Task directions:
Pick out every line in the data that contains the string "Sparkplug", and copy each of those lines.
-- Input data follows --
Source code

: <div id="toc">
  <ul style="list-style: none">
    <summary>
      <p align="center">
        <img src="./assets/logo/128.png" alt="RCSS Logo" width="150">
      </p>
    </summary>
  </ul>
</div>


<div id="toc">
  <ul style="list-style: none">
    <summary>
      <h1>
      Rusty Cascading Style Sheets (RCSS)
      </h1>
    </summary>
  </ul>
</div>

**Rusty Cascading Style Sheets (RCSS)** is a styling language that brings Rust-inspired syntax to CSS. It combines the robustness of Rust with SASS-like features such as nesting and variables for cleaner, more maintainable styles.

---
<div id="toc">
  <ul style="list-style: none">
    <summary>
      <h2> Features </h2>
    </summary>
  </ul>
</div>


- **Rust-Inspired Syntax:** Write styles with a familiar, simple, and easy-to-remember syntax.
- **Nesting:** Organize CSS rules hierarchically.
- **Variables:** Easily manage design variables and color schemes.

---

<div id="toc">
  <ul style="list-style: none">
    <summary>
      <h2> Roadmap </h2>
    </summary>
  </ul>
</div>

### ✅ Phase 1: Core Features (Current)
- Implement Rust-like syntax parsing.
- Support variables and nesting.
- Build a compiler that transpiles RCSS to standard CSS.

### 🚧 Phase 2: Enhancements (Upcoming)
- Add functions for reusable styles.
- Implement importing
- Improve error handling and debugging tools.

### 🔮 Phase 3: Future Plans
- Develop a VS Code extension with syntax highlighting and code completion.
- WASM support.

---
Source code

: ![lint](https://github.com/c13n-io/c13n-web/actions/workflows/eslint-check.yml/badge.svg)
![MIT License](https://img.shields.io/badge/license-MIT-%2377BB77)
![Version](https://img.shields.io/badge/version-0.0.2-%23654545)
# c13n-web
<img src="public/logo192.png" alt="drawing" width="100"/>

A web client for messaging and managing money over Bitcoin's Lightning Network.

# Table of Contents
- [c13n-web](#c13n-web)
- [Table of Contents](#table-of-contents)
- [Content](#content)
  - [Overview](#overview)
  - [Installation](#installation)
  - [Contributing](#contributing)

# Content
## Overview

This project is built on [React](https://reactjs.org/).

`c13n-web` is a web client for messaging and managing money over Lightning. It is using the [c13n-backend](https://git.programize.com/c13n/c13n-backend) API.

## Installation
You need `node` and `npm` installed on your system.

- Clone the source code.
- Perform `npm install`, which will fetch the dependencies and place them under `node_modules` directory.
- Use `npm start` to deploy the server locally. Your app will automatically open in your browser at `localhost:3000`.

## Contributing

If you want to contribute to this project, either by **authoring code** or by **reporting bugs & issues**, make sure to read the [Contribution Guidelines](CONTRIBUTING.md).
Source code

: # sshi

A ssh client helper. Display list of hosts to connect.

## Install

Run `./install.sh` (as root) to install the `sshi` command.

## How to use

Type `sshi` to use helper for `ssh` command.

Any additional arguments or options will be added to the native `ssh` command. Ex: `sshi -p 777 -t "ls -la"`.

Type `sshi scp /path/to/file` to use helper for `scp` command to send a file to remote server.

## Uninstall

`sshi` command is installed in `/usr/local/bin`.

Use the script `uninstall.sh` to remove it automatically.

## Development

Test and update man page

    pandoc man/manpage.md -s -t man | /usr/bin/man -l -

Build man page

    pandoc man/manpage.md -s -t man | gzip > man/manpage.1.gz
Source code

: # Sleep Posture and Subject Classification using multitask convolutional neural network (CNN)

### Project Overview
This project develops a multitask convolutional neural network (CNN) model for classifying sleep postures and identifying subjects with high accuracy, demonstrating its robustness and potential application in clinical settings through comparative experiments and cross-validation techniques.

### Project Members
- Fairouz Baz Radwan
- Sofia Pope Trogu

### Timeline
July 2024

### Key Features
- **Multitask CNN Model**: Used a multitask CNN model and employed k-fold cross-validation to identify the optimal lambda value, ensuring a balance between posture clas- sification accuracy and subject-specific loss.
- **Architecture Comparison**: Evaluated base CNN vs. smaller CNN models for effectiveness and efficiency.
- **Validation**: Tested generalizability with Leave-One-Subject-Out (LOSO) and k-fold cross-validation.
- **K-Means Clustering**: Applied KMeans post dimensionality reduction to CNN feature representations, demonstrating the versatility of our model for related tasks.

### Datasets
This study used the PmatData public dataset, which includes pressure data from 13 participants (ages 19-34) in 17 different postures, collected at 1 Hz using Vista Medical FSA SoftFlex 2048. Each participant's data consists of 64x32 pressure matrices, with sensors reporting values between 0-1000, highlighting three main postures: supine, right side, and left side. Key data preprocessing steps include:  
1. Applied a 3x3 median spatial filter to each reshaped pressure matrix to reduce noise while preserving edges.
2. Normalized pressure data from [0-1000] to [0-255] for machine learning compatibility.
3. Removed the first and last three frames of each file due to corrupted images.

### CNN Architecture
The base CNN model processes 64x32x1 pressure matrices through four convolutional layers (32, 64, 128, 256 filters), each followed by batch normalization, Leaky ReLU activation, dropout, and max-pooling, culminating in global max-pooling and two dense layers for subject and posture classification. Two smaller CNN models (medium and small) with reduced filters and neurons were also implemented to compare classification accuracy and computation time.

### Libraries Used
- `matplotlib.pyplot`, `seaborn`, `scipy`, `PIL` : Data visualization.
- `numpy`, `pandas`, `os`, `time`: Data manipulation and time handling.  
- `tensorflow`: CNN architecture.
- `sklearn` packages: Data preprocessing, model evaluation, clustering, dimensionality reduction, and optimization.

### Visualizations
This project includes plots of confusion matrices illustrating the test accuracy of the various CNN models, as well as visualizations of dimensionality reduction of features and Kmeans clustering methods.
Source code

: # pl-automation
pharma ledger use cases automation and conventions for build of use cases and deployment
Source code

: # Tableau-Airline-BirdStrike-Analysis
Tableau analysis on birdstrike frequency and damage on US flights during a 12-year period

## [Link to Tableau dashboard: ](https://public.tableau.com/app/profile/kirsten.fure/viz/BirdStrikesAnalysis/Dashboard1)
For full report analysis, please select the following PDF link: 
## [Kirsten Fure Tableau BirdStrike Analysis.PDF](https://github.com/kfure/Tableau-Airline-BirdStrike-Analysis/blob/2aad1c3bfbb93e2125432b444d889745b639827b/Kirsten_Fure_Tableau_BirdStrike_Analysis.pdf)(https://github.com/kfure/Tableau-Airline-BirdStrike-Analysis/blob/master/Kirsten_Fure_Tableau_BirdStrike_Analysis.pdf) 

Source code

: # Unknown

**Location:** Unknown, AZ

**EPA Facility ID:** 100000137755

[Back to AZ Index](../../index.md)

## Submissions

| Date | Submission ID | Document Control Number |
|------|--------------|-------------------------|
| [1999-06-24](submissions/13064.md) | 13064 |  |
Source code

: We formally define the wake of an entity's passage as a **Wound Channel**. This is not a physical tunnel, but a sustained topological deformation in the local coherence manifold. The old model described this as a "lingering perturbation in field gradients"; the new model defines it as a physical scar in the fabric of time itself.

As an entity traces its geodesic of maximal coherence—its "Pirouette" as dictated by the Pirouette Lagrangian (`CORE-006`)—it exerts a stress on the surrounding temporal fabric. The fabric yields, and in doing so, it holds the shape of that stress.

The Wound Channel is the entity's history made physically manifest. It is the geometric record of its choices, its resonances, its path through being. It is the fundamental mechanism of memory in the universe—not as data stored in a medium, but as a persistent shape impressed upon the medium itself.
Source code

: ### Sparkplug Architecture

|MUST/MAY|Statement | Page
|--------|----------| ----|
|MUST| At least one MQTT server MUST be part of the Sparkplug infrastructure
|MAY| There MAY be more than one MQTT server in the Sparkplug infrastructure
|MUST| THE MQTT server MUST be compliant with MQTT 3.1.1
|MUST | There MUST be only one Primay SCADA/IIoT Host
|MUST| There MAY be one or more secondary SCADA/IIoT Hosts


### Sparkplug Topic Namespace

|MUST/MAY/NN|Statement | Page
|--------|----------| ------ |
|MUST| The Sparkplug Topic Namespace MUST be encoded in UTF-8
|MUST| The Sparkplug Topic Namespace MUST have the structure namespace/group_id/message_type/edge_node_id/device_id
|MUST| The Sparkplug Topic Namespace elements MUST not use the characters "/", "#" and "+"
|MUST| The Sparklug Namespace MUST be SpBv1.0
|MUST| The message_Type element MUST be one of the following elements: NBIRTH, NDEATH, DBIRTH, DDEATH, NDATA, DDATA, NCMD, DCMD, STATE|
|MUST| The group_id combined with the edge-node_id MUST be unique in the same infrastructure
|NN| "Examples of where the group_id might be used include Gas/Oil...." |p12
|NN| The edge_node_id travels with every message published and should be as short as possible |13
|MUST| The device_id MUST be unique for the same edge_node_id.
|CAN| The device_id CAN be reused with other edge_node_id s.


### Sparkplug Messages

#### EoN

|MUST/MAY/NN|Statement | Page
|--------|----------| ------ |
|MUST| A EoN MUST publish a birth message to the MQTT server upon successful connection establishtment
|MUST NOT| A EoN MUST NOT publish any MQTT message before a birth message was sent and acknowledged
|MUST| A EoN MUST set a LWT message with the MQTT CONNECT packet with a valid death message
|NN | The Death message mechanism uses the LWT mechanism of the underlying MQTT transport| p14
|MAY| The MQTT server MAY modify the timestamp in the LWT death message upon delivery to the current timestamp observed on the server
-- Input data concluded --
Response to this exercise:
: ### Sparkplug Architecture
|MUST| At least one MQTT server MUST be part of the Sparkplug infrastructure
|MAY| There MAY be more than one MQTT server in the Sparkplug infrastructure
### Sparkplug Topic Namespace
|MUST| The Sparkplug Topic Namespace MUST be encoded in UTF-8
|MUST| The Sparkplug Topic Namespace MUST have the structure namespace/group_id/message_type/edge_node_id/device_id
|MUST| The Sparkplug Topic Namespace elements MUST not use the characters "/", "#" and "+"
### Sparkplug Messages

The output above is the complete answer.